Сидевшие в зале обомлели от моей животной тупости, и тут же ко мне подошел полицейский, но я ему сказал: «Это же Моника!» — и он похлопал меня по плечу, чтобы успокоить. Как раз в этот момент вы вышли в купальниках и пошли одна за другой по подиуму, и я увидел тебя всю целиком. Но обратил внимание, что красота твоя была чисто внешняя. Я же любил твою внутреннюю красоту, которую отделить от внешней было невозможно. А здесь, на подиуме, красота твоя была чем-то вроде кожицы. И подумал, что, когда мы ляжем в постель, надо будет эту кожицу снять. А что хотели от тебя все собравшиеся здесь кретины? Красота должна лучиться. В противном случае она кровоточит, подумал я еще раз. Красота не рассчитана на большое расстояние, на большом расстоянии она теряется. Красота, моя дорогая, — это ты и я на расстоянии нашего взгляда. Тут я, не отводя глаз, стал смотреть на изогнутую линию твоего тела. На мягкую правильность бедер и груди. На живость твоего взгляда. В зале послышалось глухое ворчание, что я пожираю тебя глазами, а другие тоже хотят, согласно идеям уравниловки и прогресса. И ты закричала со сцены:
— Не смотри на меня так!
А я хотел на тебя смотреть, смотреть долго, до твоей вечности. Но не смотрю больше, не смотрю. Дорогая. Пойдем отсюда, мы уходим с тобой и со мной. Какой смысл в конкурсах красоты? Бог прощает тебя за то, что ты больше не делишь свою красоту ни с кем, даже если она тебе дана в избытке. Ее столько, что хватит на меня, детей и твою болезнь. Но знать твою тайну, познать твою суть должен только я, только я. Что ты можешь дать другим? Тайна — для того, чтобы ее узнать, а кто, как не я, может ее узнать? Никогда ты не подумала: «Я существую», — а тайна начинается здесь. Она мне тоже редко открывается.

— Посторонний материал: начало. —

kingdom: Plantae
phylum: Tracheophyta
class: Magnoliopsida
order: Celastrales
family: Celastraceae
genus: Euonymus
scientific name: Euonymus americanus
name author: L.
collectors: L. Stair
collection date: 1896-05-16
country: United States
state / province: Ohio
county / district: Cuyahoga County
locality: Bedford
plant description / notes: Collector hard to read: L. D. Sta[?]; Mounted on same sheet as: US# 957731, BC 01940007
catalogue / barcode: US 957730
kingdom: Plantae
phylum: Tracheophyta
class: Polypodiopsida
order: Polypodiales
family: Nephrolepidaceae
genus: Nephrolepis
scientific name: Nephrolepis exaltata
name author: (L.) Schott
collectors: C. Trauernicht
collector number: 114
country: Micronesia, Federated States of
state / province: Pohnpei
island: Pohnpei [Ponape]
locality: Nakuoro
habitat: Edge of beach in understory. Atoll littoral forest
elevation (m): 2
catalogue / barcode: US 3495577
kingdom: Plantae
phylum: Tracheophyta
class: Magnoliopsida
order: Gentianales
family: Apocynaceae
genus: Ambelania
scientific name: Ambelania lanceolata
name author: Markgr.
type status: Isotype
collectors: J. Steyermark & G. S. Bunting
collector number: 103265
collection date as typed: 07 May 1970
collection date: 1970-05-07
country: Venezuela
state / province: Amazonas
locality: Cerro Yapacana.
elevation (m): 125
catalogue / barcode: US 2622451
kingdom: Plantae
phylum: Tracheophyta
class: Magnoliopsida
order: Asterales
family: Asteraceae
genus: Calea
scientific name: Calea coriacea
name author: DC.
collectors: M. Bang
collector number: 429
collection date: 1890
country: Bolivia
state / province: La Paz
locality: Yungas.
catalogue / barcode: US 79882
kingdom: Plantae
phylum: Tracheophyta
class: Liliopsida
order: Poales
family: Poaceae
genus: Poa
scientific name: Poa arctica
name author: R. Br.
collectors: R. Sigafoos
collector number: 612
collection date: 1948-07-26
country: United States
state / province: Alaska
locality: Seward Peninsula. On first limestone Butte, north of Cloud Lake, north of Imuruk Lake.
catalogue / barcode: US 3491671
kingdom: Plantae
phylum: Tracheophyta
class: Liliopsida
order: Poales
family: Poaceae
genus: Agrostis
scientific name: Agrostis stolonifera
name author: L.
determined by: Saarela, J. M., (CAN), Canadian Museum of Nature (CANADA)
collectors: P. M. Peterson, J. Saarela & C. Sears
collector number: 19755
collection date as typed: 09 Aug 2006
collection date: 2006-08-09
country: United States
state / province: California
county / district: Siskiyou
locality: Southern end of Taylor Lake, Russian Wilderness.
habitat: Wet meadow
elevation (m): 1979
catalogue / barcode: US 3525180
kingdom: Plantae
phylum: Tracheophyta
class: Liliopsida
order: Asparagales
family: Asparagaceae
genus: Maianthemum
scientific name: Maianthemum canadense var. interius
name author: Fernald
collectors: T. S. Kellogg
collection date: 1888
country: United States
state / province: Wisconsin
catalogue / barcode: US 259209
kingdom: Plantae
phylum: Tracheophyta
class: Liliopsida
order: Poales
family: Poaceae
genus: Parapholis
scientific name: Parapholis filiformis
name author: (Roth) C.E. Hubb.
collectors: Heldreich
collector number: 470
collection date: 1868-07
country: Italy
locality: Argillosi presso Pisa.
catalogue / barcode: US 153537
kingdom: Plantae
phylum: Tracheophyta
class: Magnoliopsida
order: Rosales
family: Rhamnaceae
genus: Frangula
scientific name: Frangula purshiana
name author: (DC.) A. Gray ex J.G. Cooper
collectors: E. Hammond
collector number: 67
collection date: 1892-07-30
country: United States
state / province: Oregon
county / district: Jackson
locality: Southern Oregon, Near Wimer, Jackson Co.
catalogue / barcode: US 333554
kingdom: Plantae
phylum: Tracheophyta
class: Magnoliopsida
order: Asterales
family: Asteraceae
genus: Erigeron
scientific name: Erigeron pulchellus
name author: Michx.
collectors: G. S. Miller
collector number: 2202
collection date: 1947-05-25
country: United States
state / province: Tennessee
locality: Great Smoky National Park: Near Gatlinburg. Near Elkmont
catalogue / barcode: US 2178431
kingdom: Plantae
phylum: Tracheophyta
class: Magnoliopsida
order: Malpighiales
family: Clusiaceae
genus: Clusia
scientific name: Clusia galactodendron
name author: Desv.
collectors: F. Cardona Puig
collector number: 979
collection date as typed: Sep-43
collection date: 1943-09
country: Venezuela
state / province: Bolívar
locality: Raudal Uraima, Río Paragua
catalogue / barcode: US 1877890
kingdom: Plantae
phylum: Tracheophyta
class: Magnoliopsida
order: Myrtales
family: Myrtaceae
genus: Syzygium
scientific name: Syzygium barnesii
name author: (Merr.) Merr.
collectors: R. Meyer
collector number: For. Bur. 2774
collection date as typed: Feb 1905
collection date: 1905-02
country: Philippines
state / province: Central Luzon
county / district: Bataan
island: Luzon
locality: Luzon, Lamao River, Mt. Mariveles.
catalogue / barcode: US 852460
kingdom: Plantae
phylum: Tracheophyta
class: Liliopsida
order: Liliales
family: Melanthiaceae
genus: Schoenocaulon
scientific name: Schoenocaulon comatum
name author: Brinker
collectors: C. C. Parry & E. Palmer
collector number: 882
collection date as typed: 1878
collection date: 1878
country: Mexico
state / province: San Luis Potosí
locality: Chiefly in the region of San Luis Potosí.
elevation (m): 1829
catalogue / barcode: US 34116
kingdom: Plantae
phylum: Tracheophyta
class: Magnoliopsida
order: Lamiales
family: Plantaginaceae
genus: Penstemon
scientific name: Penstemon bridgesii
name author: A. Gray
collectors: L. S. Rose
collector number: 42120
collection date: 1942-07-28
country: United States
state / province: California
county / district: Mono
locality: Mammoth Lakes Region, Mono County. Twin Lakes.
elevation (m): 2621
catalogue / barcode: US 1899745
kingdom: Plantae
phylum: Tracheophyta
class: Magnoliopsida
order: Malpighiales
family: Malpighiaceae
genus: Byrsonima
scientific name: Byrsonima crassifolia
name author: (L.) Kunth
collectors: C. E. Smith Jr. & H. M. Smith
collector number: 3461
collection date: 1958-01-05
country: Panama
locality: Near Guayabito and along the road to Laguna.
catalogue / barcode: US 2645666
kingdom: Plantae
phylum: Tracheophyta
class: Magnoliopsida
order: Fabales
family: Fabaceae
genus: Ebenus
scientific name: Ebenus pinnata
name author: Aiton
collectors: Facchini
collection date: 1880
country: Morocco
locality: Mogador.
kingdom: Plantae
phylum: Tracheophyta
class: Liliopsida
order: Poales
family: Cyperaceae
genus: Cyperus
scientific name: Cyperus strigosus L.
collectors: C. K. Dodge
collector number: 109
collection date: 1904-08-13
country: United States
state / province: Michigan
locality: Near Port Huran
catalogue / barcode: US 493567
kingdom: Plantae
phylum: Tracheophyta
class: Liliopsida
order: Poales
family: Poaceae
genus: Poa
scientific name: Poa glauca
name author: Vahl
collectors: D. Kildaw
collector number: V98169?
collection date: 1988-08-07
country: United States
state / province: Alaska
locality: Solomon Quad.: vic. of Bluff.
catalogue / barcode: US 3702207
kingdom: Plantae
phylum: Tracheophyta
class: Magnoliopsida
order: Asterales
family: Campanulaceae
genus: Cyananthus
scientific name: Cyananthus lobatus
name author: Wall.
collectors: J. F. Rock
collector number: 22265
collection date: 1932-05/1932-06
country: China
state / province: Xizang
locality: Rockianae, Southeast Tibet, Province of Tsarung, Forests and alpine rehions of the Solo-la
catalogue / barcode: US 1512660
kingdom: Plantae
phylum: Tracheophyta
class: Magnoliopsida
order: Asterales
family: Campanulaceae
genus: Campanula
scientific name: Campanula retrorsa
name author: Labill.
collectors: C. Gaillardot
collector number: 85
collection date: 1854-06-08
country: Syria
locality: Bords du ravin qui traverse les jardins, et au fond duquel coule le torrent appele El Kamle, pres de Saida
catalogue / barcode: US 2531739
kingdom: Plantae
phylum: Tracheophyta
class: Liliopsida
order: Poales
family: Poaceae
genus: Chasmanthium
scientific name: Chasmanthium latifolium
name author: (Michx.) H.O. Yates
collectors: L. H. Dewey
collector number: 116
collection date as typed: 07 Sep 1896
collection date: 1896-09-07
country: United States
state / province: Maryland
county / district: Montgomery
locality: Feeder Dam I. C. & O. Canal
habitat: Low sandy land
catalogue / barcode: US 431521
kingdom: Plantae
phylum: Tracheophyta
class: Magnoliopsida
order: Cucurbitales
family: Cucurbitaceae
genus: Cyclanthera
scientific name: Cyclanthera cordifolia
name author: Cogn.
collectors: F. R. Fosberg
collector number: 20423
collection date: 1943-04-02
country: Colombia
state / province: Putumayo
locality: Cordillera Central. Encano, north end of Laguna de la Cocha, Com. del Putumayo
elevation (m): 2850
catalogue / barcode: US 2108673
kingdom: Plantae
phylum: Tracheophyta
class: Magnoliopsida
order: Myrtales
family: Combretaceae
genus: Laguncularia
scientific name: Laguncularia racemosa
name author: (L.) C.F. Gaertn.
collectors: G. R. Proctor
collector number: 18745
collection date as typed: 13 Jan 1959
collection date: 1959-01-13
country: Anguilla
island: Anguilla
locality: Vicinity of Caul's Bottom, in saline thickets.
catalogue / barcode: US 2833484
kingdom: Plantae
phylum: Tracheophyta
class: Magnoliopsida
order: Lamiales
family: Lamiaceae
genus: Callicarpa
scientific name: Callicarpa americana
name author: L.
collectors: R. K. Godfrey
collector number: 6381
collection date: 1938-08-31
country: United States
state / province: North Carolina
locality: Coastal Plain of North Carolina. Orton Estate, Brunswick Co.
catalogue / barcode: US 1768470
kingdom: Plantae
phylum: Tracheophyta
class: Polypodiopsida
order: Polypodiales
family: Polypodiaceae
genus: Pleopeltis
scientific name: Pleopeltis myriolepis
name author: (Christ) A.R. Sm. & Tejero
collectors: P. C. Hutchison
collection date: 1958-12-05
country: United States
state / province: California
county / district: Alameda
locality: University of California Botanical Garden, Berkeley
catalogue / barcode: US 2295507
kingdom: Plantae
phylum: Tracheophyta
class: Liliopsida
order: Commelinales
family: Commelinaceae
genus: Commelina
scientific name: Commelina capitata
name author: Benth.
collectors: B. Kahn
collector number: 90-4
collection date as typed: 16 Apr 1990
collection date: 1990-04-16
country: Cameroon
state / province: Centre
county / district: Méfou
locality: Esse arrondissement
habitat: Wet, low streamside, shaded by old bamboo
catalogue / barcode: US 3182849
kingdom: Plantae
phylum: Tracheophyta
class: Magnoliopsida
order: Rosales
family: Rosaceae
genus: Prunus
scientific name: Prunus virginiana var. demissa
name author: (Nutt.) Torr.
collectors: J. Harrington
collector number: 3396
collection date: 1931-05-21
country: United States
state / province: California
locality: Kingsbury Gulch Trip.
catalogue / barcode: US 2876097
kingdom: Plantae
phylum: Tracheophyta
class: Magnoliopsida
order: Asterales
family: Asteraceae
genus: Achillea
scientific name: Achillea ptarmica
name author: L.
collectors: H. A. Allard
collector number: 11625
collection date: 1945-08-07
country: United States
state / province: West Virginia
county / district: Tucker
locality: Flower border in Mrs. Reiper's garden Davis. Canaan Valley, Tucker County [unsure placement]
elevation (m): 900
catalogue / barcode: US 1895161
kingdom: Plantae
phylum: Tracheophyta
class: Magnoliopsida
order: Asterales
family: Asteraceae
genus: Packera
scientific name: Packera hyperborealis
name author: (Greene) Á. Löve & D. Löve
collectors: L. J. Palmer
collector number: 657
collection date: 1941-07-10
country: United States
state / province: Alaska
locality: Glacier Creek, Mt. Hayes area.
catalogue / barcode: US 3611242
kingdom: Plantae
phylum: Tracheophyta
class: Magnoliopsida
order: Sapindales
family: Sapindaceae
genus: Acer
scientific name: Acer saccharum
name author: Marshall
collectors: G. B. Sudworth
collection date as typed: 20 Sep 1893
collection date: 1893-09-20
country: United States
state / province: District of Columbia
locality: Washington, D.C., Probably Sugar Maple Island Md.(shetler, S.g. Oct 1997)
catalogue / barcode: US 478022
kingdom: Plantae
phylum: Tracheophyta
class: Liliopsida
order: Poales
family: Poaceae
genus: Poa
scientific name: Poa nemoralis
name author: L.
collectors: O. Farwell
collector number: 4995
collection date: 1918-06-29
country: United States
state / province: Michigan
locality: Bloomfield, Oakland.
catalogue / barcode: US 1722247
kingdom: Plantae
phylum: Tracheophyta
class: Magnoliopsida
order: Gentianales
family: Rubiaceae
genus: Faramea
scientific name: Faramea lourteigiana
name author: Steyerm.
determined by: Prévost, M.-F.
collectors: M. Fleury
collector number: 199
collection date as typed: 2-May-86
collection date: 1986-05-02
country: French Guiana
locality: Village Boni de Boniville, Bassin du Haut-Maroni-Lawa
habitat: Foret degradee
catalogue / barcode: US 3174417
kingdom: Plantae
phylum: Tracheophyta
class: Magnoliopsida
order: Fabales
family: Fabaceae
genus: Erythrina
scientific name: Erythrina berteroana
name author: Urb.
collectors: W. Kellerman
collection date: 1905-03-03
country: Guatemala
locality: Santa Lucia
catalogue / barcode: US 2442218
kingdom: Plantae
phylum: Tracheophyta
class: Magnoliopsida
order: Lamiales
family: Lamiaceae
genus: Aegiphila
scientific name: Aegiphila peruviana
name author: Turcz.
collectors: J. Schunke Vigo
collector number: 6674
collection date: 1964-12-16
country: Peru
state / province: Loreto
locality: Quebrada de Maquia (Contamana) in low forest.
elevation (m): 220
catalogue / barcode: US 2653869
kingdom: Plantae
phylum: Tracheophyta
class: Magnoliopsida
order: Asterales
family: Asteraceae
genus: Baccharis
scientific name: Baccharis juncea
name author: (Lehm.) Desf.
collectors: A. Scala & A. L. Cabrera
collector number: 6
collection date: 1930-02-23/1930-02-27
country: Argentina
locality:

— Послушай. Ты говорил о Салусе. Зачем эта клоунада со мной и конкурсом красоты? Почему тебя развлекает этот бред? И какое ко всему этому имеет отношение Салус?
— А откуда ты знаешь, что это бред? Кто тебе сказал? Бог ведь создал мир словами. Вот словами я и буду создавать тебя до смерти. А Салус… Я сейчас скажу.
Салус. Рядом с ним находиться было трудно. Он громко разговаривал во сне, был возбужден. И я пожаловался доне Фелисидаде.
— Я уже поняла, — ответила она мне. — Как только будет свободная комната…
— И не могу уснуть, дона Фелисидаде, он очень храпит.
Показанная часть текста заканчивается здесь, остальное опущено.